The war between robo advisors and human wealth managers has ended with a truce. The future is the so-called hybrid model: Digital tools, user experiences and automation of advice backed by human expertise and abilities that can’t be matched by machines.
Modern investors actually prefer the robo-human combination, according to a new report from Accenture. Two-thirds of the 1,300 investors surveyed across all age groups and income brackets said they would prefer a robo hybrid to either a dedicated human advisor or a completely digital service.
“The ‘robo versus human advisor’ debate has lost relevance for investors and wealth and asset managers in North America,” said Kendra Thompson, managing director and head of Accenture’s global wealth management practice. “Our research clearly shows that investors want a combination of automated and human advisory services, and that significant numbers of Millennials and Gen Xers have already turned to hybrid services.”
That translates to rapid asset growth for firms who bought in early to the hybrid strategy. Personal Capital announced in March that its assets under management surpassed $4 billion, doubling what it had just one year earlier.
“Even for the tech business, this is hyper-growth. And for financial services, it’s unheard of,” Personal Capital CEO Bill Harris said in a statement. “Why are we growing so fast? Because affluent American households want to manage their money digitally — like they manage so much of their lives — and we’re the best way to do it.”
Similarly, United Capital has seen rapid adoption of its FinLife Partners product, which licenses out United Capital’s proprietary digital wealth management tools, open architecture investment platform and integrated middle office to third-party firms. While not a direct-to-consumer hybrid robo like Personal Capital, FinLife Partners provides firms with an operating system to create what founder and CEO Joe Duran calls “bionic advisors.”
In less than a year, FinLife Partners has attracted $3 billion, shattering United Capital’s internal goal of $1 billion. The firm expects to add an additional $10 billion to $15 billion in assets under contract by the end of 2017.
“This offering can be valuable in helping advisors become more future-ready because it marries goals-based planning with technology,” said David Canter, the head of the RIA segment at Fidelity Clearing & Custody Solutions, pointing out how even large firms like Seaward Management took advantage of United Capital’s tools instead of building their own.
As the largest firms in the industry start to roll out their own digital wealth management products, they too are betting on the hybrid model. Both Bank of America’s Merrill Edge Guided Investing and Wells Fargo’s planned Intuitive Investor include human advisors along with automated investing.
After becoming the first custodian with a direct-to-consumer, fully digital robo advisor, Charles Schwab introduced a hybrid service called Intelligent Advisory. Even Betterment, once an antagonist to the rest of the industry before introducing a white-labeled version of its product for advisors, pivoted in January by creating a new call center of real-life Certified Financial Planners to provide its customers with advice.
Then, of course, there is Vanguard’s Personal Advisor Services, which has combined digital wealth management with human advisors since its inception to grow into a $51 billion behemoth.

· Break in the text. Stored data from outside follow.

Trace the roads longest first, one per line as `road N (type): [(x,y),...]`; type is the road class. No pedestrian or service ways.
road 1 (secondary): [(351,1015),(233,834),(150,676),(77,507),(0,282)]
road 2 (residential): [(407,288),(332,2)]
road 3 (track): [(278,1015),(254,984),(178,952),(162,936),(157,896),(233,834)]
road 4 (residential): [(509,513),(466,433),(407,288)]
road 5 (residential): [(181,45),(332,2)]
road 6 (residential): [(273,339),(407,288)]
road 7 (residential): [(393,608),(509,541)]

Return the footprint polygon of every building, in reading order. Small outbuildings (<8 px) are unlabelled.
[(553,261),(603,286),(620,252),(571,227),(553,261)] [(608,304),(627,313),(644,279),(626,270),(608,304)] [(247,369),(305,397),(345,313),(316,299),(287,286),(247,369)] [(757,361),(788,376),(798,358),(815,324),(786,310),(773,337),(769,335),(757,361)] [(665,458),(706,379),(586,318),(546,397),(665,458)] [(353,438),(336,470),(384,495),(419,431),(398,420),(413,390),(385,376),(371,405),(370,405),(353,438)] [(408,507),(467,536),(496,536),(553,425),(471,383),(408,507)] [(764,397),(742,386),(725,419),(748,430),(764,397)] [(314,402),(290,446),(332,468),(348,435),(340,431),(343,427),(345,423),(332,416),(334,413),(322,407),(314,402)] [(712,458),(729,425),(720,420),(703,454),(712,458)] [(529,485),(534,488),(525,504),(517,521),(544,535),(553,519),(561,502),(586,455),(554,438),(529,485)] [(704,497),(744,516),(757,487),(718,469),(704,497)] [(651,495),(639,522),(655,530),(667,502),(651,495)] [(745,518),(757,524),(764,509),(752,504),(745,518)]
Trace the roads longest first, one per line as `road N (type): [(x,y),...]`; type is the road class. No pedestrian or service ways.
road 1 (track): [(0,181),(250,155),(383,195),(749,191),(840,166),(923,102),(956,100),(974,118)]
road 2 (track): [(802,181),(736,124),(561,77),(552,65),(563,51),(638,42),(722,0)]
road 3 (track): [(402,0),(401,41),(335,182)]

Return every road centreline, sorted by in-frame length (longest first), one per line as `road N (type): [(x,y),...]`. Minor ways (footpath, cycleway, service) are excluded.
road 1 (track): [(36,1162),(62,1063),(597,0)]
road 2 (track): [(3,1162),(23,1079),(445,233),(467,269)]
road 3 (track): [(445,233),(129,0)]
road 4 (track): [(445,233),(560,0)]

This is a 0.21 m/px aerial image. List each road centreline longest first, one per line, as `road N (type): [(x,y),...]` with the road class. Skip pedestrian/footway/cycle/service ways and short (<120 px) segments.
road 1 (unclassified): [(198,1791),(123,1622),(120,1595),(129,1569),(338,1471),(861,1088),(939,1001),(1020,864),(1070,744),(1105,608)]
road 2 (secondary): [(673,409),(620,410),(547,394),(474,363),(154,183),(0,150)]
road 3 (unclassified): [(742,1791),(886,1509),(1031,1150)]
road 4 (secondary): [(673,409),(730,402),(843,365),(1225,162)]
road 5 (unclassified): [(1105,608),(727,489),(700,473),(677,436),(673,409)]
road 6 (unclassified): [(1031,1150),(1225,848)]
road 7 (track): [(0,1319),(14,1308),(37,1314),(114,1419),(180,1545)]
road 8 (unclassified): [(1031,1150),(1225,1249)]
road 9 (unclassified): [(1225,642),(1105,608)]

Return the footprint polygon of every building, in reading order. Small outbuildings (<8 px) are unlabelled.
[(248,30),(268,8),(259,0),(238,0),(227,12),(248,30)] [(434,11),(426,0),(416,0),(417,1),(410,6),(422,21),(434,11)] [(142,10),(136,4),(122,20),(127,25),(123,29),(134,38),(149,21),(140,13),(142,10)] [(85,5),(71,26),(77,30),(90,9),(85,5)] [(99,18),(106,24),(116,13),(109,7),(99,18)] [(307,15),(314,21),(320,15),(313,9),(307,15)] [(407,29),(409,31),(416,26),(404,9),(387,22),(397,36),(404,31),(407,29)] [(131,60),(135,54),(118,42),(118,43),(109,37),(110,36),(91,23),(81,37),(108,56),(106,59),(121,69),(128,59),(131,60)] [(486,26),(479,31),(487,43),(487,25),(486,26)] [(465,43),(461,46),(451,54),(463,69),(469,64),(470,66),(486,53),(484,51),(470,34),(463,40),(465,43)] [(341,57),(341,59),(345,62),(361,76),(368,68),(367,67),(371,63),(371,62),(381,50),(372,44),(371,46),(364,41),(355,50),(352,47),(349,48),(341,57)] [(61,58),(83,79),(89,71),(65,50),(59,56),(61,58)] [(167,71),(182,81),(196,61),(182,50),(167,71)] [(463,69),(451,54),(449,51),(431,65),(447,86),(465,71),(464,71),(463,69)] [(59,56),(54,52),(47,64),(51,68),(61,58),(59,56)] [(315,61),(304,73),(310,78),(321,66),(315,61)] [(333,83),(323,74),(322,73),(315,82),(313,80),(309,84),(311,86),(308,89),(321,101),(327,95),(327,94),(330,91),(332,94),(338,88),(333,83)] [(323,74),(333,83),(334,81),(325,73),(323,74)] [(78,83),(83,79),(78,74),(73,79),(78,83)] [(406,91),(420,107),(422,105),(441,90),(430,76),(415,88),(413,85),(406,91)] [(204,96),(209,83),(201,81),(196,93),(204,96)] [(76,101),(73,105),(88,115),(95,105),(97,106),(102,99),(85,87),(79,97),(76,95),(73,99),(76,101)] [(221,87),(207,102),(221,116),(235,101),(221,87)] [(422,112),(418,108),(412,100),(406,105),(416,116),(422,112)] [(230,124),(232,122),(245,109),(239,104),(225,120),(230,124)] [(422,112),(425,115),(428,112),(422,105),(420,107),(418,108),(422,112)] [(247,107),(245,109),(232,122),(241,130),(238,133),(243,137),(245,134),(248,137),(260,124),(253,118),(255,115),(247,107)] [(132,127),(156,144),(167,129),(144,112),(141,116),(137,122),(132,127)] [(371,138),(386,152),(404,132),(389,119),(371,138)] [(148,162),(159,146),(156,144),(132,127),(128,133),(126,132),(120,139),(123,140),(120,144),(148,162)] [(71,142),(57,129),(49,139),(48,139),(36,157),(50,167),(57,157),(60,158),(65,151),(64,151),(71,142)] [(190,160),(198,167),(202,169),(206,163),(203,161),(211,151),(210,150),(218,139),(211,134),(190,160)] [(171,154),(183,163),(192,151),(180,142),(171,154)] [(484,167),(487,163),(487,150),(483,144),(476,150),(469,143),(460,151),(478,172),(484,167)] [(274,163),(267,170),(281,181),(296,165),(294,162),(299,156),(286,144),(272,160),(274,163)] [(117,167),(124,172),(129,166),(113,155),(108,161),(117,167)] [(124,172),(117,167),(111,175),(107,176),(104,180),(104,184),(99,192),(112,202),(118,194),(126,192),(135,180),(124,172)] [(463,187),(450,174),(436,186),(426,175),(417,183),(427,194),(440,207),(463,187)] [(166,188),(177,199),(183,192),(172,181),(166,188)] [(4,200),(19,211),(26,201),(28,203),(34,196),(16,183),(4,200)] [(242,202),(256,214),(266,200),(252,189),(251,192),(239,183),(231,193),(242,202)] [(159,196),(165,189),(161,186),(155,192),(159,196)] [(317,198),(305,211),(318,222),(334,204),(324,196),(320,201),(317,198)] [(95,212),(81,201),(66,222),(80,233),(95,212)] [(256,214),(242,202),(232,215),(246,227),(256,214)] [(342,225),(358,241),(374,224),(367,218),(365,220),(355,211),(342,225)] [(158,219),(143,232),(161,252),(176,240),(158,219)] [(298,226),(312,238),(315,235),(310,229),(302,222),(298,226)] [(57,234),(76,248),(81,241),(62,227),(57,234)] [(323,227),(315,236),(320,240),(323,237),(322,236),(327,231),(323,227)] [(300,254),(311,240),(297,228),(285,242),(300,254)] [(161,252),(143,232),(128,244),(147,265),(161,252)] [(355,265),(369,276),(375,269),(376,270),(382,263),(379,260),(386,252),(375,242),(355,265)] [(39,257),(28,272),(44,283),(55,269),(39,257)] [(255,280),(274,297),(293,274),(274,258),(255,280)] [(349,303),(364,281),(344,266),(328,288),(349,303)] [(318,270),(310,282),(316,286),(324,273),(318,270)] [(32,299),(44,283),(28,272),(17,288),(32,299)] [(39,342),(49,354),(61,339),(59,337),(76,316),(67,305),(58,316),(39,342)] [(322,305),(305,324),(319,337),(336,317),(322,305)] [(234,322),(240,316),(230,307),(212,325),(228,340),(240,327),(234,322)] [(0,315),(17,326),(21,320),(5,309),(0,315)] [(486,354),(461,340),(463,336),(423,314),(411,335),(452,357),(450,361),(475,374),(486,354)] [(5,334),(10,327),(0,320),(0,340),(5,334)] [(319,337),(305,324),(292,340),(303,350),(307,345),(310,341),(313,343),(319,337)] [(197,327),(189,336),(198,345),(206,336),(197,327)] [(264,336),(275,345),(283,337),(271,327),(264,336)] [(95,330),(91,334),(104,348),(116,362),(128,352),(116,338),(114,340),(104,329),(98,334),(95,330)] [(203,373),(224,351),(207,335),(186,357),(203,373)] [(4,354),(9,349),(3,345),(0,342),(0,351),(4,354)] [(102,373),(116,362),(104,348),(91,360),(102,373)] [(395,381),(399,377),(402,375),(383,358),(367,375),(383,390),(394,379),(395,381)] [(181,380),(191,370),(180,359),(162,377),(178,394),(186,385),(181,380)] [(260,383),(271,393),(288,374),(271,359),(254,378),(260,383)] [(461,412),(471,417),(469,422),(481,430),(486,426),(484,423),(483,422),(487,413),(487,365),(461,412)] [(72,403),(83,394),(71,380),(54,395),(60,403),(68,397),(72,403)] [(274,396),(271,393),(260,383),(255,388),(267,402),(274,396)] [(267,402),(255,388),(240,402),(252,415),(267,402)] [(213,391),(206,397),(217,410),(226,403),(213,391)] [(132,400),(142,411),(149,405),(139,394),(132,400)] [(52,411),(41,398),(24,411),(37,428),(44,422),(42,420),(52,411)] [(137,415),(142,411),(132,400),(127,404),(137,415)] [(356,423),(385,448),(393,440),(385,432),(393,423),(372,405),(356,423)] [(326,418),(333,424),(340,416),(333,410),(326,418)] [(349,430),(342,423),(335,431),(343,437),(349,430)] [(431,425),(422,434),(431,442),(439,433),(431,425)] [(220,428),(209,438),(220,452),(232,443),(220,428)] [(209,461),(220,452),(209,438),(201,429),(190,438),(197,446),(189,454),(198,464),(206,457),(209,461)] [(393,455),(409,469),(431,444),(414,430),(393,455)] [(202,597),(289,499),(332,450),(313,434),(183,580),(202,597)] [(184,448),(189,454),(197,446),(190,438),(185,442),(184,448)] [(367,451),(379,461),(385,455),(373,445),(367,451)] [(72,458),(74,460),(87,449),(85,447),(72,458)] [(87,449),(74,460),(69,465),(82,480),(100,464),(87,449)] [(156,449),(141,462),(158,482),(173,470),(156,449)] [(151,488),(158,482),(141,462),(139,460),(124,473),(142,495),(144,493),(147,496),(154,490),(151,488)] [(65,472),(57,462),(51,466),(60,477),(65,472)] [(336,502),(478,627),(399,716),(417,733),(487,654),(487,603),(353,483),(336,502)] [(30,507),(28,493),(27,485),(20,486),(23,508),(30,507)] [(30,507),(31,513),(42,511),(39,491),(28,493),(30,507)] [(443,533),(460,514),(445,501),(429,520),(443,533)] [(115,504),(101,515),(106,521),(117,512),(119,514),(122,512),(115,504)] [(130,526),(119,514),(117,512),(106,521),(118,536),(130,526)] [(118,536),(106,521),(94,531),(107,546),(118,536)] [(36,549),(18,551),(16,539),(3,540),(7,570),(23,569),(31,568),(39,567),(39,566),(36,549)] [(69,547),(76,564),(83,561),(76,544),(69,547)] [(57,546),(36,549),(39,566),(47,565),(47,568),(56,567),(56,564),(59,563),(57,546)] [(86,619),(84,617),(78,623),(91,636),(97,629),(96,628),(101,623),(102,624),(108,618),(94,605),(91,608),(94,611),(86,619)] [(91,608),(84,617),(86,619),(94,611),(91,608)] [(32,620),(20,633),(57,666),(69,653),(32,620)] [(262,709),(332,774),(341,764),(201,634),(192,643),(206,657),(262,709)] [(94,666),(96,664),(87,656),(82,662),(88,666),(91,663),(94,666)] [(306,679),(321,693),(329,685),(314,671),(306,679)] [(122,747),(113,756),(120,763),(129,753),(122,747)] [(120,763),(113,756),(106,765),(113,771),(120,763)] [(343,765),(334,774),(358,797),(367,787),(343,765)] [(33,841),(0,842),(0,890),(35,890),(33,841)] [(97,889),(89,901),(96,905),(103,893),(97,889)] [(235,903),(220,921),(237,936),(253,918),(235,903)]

There is clearly a consumer demand for these hybrid products, and not just because of the low cost. Respondents to Accenture’s survey indicated they would more likely be satisfied with a hybrid’s ability to provide easy money management, digital tools, explanation of fees and customized service than either a dedicated financial advisor or a fully digital solution. Investors using hybrid financial services also proactively sought out and received financial planning more often than other clients, and were more likely to discuss their family needs with an advisor.
Another reason might be lingering consumer distrust of the traditional financial industry on the one hand and a suspicion of a technology startup’s ability to manage money on the other. Accenture reported that 72 percent of the wealthiest investors they surveyed (those with a net worth of at least $10 million) said human advisors don’t provide sufficient value. Half of investors with at least $1.5 million said the same and 38 percent of all investors said they would never take the advice of a financial advisor without first consulting another source.
Likewise, half of investors said they received good advice from their robo advisor and trust it completely, while the other half said they would never take the advice of a robo advisor without consulting another source.
This affinity for the hybrid model is reflected in Personal Capital’s growth. Harris said the average amount clients invest has grown by 20 percent over the past year to $340,000. “The more our clients experience our service, the more they like it,” said Harris. “They’re investing more money, referring more friends, and staying with us at historically high retention rates — well over 95 percent annually.”
There’s also a business case to be made for traditional firms to be more digital. According to United Capital, the first two firms to use FinLife Partners added $1 million in expected top-line revenue growth in four months.
There are still firms out there that haven’t recognized the truce. Scores of advisors remain reluctant to embrace technology and Wealthfront has doubled down on its position that advisors are outdated. Will these firms be forced into coming to terms with each other, or will consumers — and their wallets — just leave them behind?